Although the pain scores were similar in the two groups, the LIA group (24.88 mg) had less PCA consumption than the PNB group (28.45 mg) up to 48 h postoperatively. Opioid consumption is considered an objective method of measuring pain. The tendency of lower efficacy with femoral and sciatic block may be due to the fact that some part of the knee is innervated by the other nerves such as the obturator nerve [33, 34] and some cutaneous nerve [35] which are still not blocked. Thus, a peripheral nerve block may need supplementary treatment with more systemic analgesics such as opioids and NSAIDs [32]. Another explanation why LIA is more effective might be the better effect of nerve block of the intraarticular drugs [36]. Analgesic effect of NSAIDs is better after intraarticular administration than after systemic IV injection [37]. The reduction in PCA consumption from POD1 to POD2 is larger in the LIA group (8.86 mg) compared with the PNB group (5.17 mg), which indicates that the effect of peripheral nerve block may be shorter than LIA. It can be interpreted by the long-lasting anti-inflammatory effect of diprospan locally and systemically, which were confirmed in the past study [38].

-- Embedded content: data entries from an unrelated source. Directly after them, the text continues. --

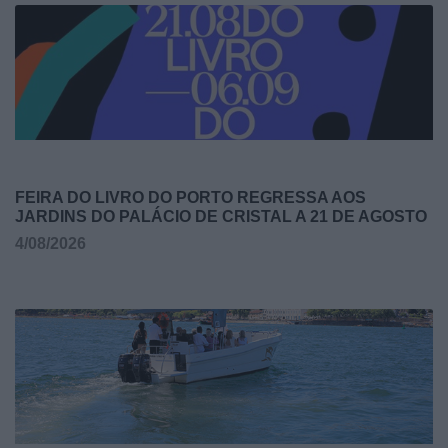
FEIRA DO LIVRO DO PORTO REGRESSA AOS
JARDINS DO PALÁCIO DE CRISTAL A 21 DE AGOSTO
4/08/2026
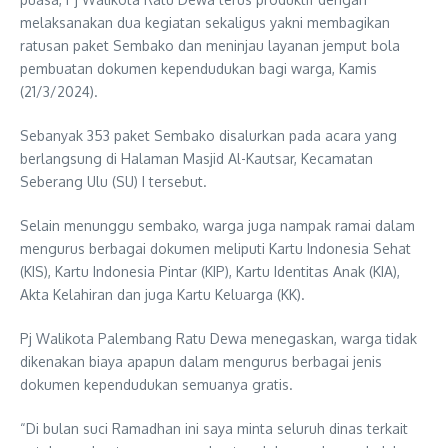
melaksanakan dua kegiatan sekaligus yakni membagikan
ratusan paket Sembako dan meninjau layanan jemput bola
pembuatan dokumen kependudukan bagi warga, Kamis
(21/3/2024).
Sebanyak 353 paket Sembako disalurkan pada acara yang
berlangsung di Halaman Masjid Al-Kautsar, Kecamatan
Seberang Ulu (SU) I tersebut.
Selain menunggu sembako, warga juga nampak ramai dalam
mengurus berbagai dokumen meliputi Kartu Indonesia Sehat
(KIS), Kartu Indonesia Pintar (KIP), Kartu Identitas Anak (KIA),
Akta Kelahiran dan juga Kartu Keluarga (KK).
Pj Walikota Palembang Ratu Dewa menegaskan, warga tidak
dikenakan biaya apapun dalam mengurus berbagai jenis
dokumen kependudukan semuanya gratis.
“Di bulan suci Ramadhan ini saya minta seluruh dinas terkait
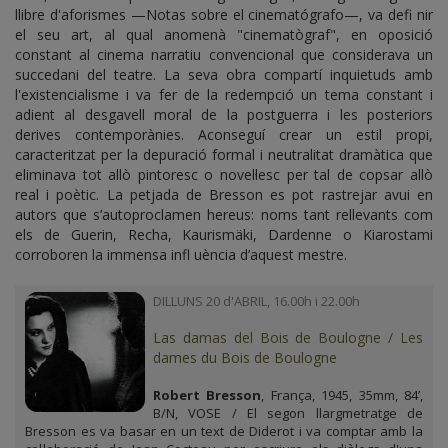
llibre d'aforismes —Notas sobre el cinematógrafo—, va defi nir
el seu art, al qual anomenà "cinematògraf", en oposició
constant al cinema narratiu convencional que considerava un
succedani del teatre. La seva obra compartí inquietuds amb
l'existencialisme i va fer de la redempció un tema constant i
adient al desgavell moral de la postguerra i les posteriors
derives contemporànies. Aconseguí crear un estil propi,
caracteritzat per la depuració formal i neutralitat dramàtica que
eliminava tot allò pintoresc o novel·lesc per tal de copsar allò
real i poètic. La petjada de Bresson es pot rastrejar avui en
autors que s’autoproclamen hereus: noms tant rellevants com
els de Guerin, Recha, Kaurismäki, Dardenne o Kiarostami
corroboren la immensa infl uència d’aquest mestre.
DILLUNS 20 d'ABRIL, 16.00h i 22.00h
Las damas del Bois de Boulogne / Les
dames du Bois de Boulogne
Robert Bresson
, França, 1945, 35mm, 84’,
B/N, VOSE / El segon llargmetratge de
Bresson es va basar en un text de Diderot i va comptar amb la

The incidence of side effects was similar between the two groups. Opioid-related adverse effects such as postoperative nausea and vomiting, antiemetic use, and postoperative sedation/drowsiness were reported in previous studies [39, 40], but we did not find significant differences between the two groups in this study. This could be because the difference between the two groups in PCA consumption was not large enough to cause sufficient differences in side effects. It is possible that side effects of opioids are dose dependent [40] and that when larger doses are administered, the incidence of side effects increases and then becomes more clinically significant.

LIA is a relatively safe operation. LIA is performed by injecting analgesic drugs into the soft tissues around the surgical site including both the anterior and posterior knee capsules [41]. There were no previous literatures reporting medical complications of LIA because there are no large blood vessels and nerves in the surgery area.

The limitation of this study comes from the retrospective design. Our study is a single-center clinical trial, and selective bias is inevitable. Second, due to the limitation of study design, we cannot compare functional outcomes and long-term outcomes between groups. Nikolajsen et al. reported that more than 12% of patients had moderate to severe postoperative pain even more than a year after operation [42]. Even more, more than twice as many patients have chronic pain after revision TKA surgery compared with primary TKA [43]. But our study focused on the short-term outcome at 48 h after surgery instead of chronic pain. Therefore, multicenter studies focusing on functional outcome and long-term pain management are needed in the future.

In conclusion, local infiltration analgesia provided a similar analgesic effect and complications compared with combined femoral and sciatic nerve block in the short term. LIA is a relatively convenient and easy method compared with nerve block, which can be administered without the need for specialist additional equipment. Thus, LIA should be considered as a viable and safe alternative to combined femoral and sciatic nerve block for early pain relief following TKA, especially in developing countries where LIA has not been widely applied.